À l’heure où les divertissements de prime time font régulièrement appel à des personnalités publiques, une question taraude les téléspectateurs : les stars qui se prêtent au jeu le font-elles par pure philanthropie, pour l’amour du divertissement ou contre un juteux chèque ? Derrière les rires, les costumes de scène et les chutes spectaculaires dans l’eau se cache une réalité économique bien rodée, où le bénévolat n’a que très rarement sa place.
Contrairement aux anonymes qui espèrent repartir avec la cagnotte, les célébrités invitées sur les plateaux de télévision ne viennent presque jamais les mains vides… ni gratuitement. Qu’il s’agisse de tester leurs connaissances, de chanter masqués ou de danser en direct, leur présence obéit à des logiques contractuelles strictes.
Le principe de la contrepartie financière : un travail est un travail
En droit du travail français, toute prestation de service ou d’exposition médiatique commandée par un employeur — en l’occurrence, la chaîne de télévision ou la société de production — doit être rémunérée. Lorsqu’un chanteur, un acteur, un humoriste ou un influenceur accepte de bloquer une, voire plusieurs journées dans son agenda pour répéter, tourner et assurer la promotion d’un programme, il signe un contrat d’artiste ou de prestation.
Ce contrat fixe un cachet. Ce dernier varie considérablement selon la notoriété de la star, le temps de travail exigé et le diffuseur. Pour un jeu quotidien ou un divertissement de seconde partie de soirée, les sommes peuvent osciller entre quelques centaines et quelques milliers d’euros. Pour des émissions d’envergure nécessitant des semaines d’entraînement — à l’instar des concours de danse ou de chant —, les enveloppes s’envolent, atteignant parfois des dizaines de milliers d’euros par participant.
Les associations comme alibi vertueux
Pour de nombreux programmes dits « caritatifs », la question de la rémunération est souvent habilement contournée ou complétée par un mécanisme solidaire. Dans des émissions comme Fort Boyard, Les Z’amours (à l’époque) ou divers concours de culture générale, les personnalités jouent officiellement pour reverser les gains à une association.

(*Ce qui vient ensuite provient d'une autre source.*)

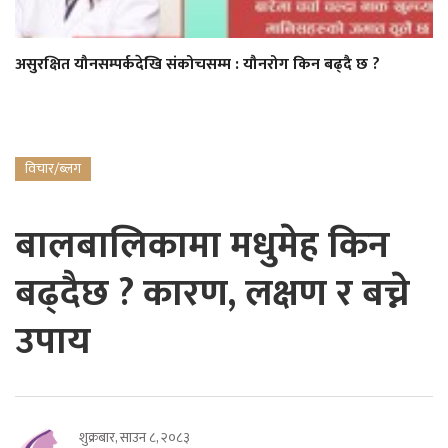
असुरक्षित यौनसम्पर्कदेखि संकोचसम्म : यौनरोग किन बढ्दै छ ?
विचार/ब्लग
बालबालिकामा मधुमेह किन
बढ्दैछ ? कारण, लक्षण र बच्ने
उपाय
शुक्रबार, साउन ८, २०८३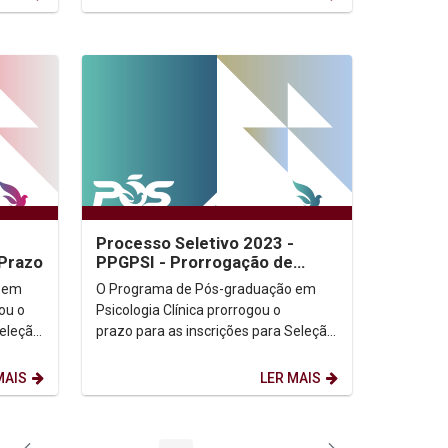
Processo Seletivo 2023 -
Prazo
PPGPSI - Prorrogação de
Prazo
 em
O Programa de Pós-graduação em
ou o
Psicologia Clínica prorrogou o
Seleção
prazo para as inscrições para Seleção
turmas
do Mestrado e Doutorado das turmas
de 2023. ...
MAIS
LER MAIS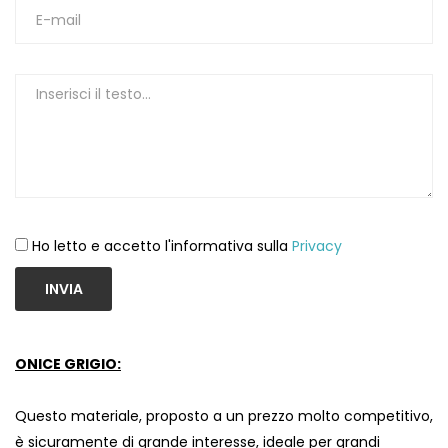
Ho letto e accetto l'informativa sulla
Privacy
INVIA
ONICE GRIGIO:
Questo materiale, proposto a un prezzo molto competitivo,
è sicuramente di grande interesse, ideale per grandi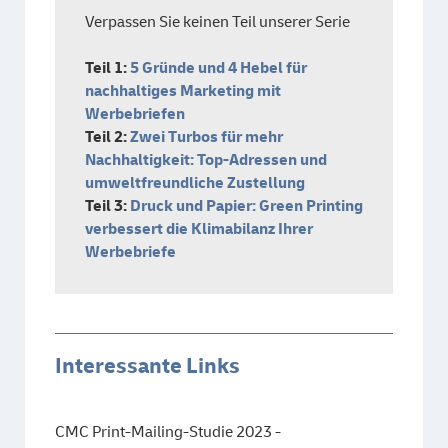
Verpassen Sie keinen Teil unserer Serie
Teil 1:
5 Gründe und 4 Hebel für
nachhaltiges Marketing mit
Werbebriefen
Teil 2:
Zwei Turbos für mehr
Nachhaltigkeit: Top-Adressen und
umweltfreundliche Zustellung
Teil 3:
Druck und Papier: Green Printing
verbessert die Klimabilanz Ihrer
Werbebriefe
Interessante Links
CMC Print-Mailing-Studie 2023 -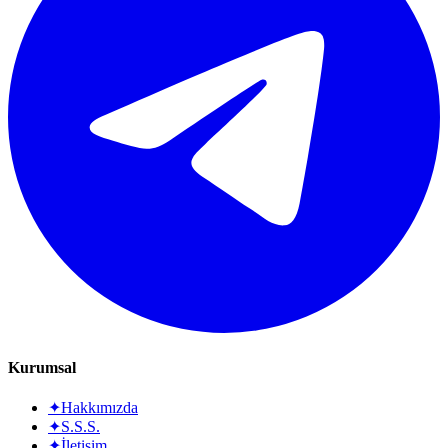
Kurumsal
✦
Hakkımızda
✦
S.S.S.
✦
İletişim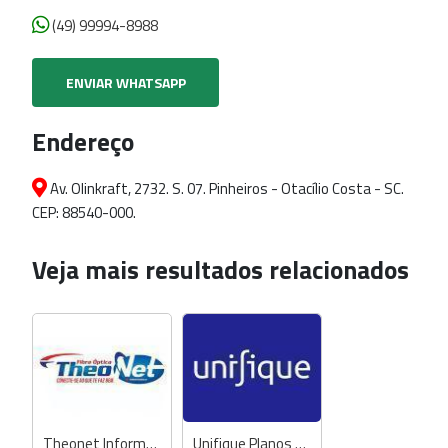
(49) 99994-8988
ENVIAR WHATSAPP
Endereço
Av. Olinkraft, 2732. S. 07. Pinheiros - Otacílio Costa - SC.
CEP: 88540-000.
Veja mais resultados relacionados
Theonet Informática
Unifique Planos de Celular e Internet Fibra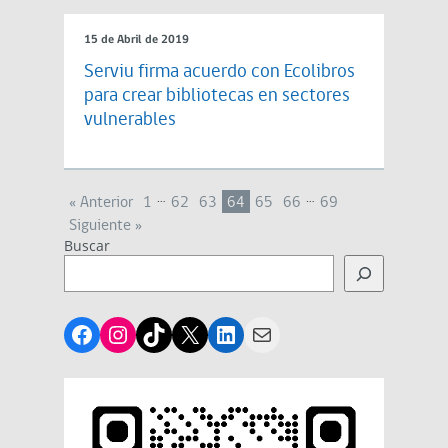
15 de Abril de 2019
Serviu firma acuerdo con Ecolibros
para crear bibliotecas en sectores
vulnerables
…
…
« Anterior
1
62
63
64
65
66
69
Siguiente »
Buscar
Facebook
Instagram
TikTok
X
LinkedIn
Mail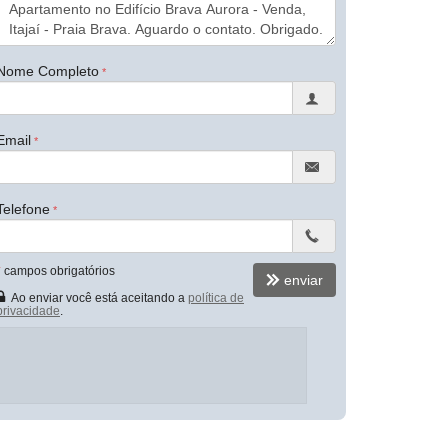
Nome Completo
Email
Telefone
*
campos obrigatórios
enviar
Ao enviar você está aceitando a
política de
privacidade
.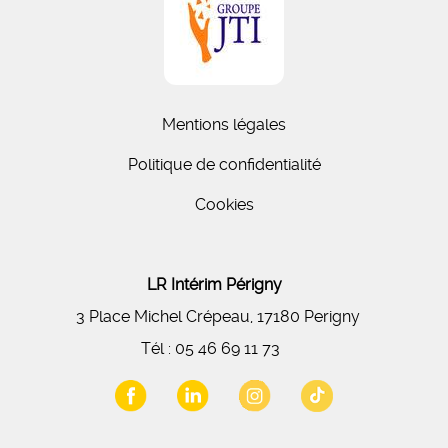
Mentions légales
Politique de confidentialité
Cookies
LR Intérim Périgny
3 Place Michel Crépeau, 17180 Perigny
Tél :
05 46 69 11 73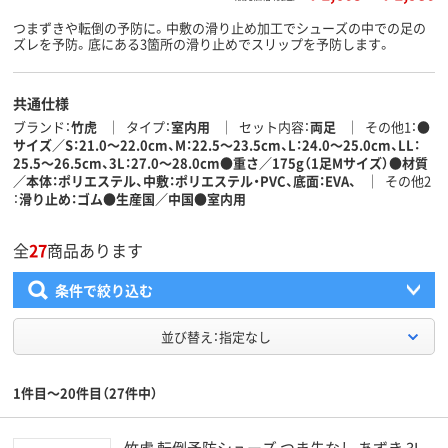
つまずきや転倒の予防に。中敷の滑り止め加工でシューズの中での足の
ズレを予防。底にある3箇所の滑り止めでスリップを予防します。
共通仕様
ブランド
竹虎
タイプ
室内用
セット内容
両足
その他1
●
サイズ／S：21.0～22.0cm、M：22.5～23.5cm、L：24.0～25.0cm、LL：
25.5～26.5cm、3L：27.0～28.0cm●重さ／175g（1足Mサイズ）●材質
／本体：ポリエステル、中敷：ポリエステル・PVC、底面：EVA、
その他2
滑り止め：ゴム●生産国／中国●室内用
全
27
商品あります
条件で絞り込む
並び替え：指定なし
1件目～20件目（27件中）
竹虎 転倒予防シューズ つま先なし あずき 3L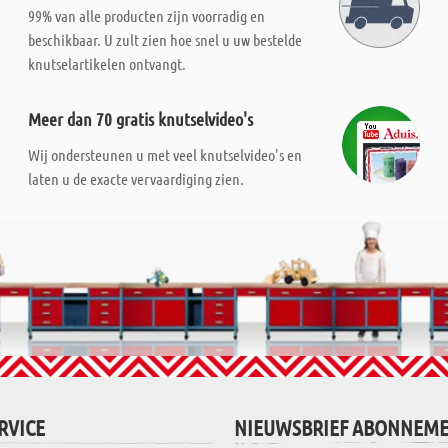
99% van alle producten zijn voorradig en
beschikbaar. U zult zien hoe snel u uw bestelde
knutselartikelen ontvangt.
Meer dan 70 gratis knutselvideo's
Wij ondersteunen u met veel knutselvideo's en
laten u de exacte vervaardiging zien.
RVICE
NIEUWSBRIEF ABONNEM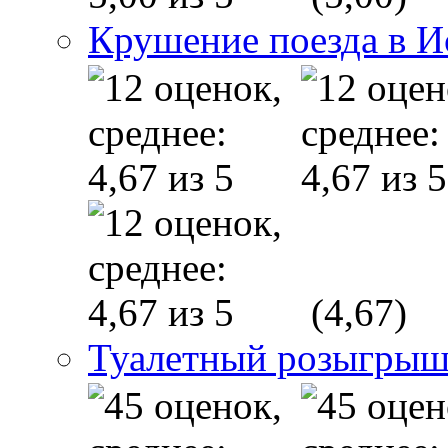
Крушение поезда в 
(4,67)
Туалетный розыгрыш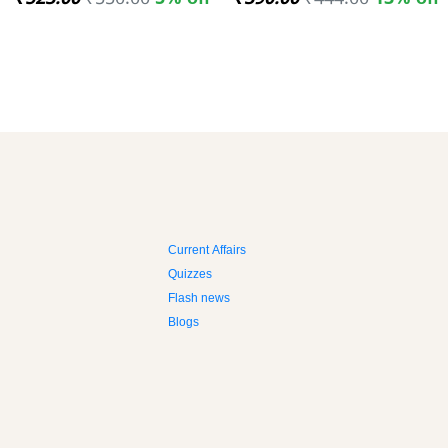
₹523.00
₹550.00
5% off
₹390.00
₹444.00
13% off
Current Affairs
Quizzes
Flash news
Blogs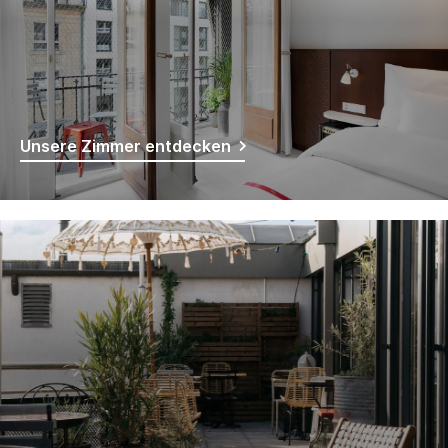
Unsere Zimmer entdecken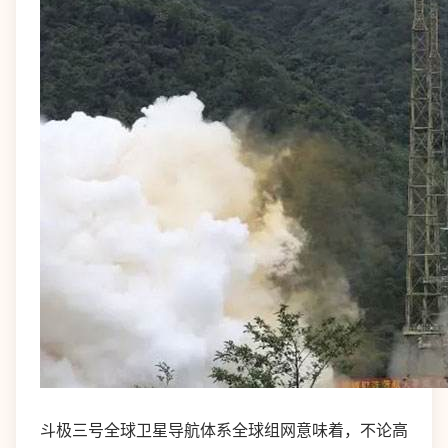
斗极三号全球卫星导航体系全球组网意味着，不论高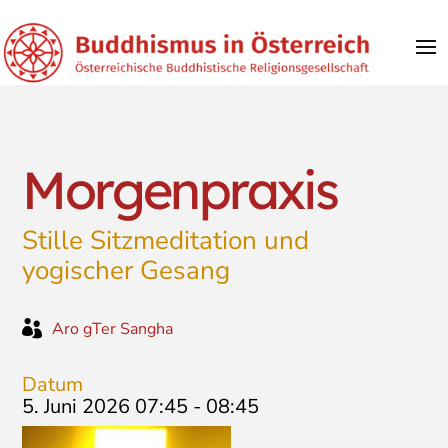
Morgenpraxis
Stille Sitzmeditation und
yogischer Gesang

Aro gTer Sangha
Datum
5. Juni 2026 07:45
-
08:45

Cependant, cela ne signifie pas pour autant que les artistes travaillent bénévolement. Si la dotation finale est reversée à une œuvre caritative, les participants perçoivent fréquemment un cachet forfaitaire de présence pour leur journée de tournage. D’autres choisissent parfois de céder tout ou partie de ce cachet à l’association représentée, transformant leur participation en véritable engagement, mais la structure de production, quant à elle, budgétise bel et bien ces lignes de frais.
Le cas particulier de la promotion et des exceptions
Il existe toutefois des situations où l’argent ne change pas de mains, ou du moins, pas directement sous forme de salaire de participation. Lorsqu’un acteur vient en promotion pour la sortie d’un film ou qu’un musicien défend son nouvel album, sa venue dans un jeu télévisé s’apparente à un échange de bons procédés. La visibilité offerte par une case de première partie de soirée à fort taux d’audience vaut toutes les campagnes marketing. Dans ce cas précis, la balance penchera davantage vers la gratuité de la prestation, l’invité troquant son cachet contre une rampe de lancement publicitaire incontournable.
Néanmoins, ces cas tendent à se raréfier face à la professionnalisation du secteur. Même les plus grandes stars exigent désormais la prise en charge de leurs frais de déplacement, de logistique, voire un défraiement artistique, estimant que leur image a une valeur marchande immédiate que la chaîne capitalise pour faire de l’audience.
Un investissement rentable pour les chaînes
Si les producteurs acceptent de signer des chèques parfois très conséquents pour attirer des têtes d’affiche, c’est que le calcul est vite fait. Une émission portée par des personnalités aimées du grand public garantit un socle d’audience stable, des retombées publicitaires optimisées et un écho important sur les réseaux sociaux.
En définitive, si le vernis du jeu et de la camaraderie domine à l’écran, participer à un divertissement télévisé reste pour les peoples une activité hautement professionnelle. Entre cachets négociés avec soin, frais annexes et retombées d’image, le divertissement cathodique demeure une industrie où la gratuité n’a pas sa place.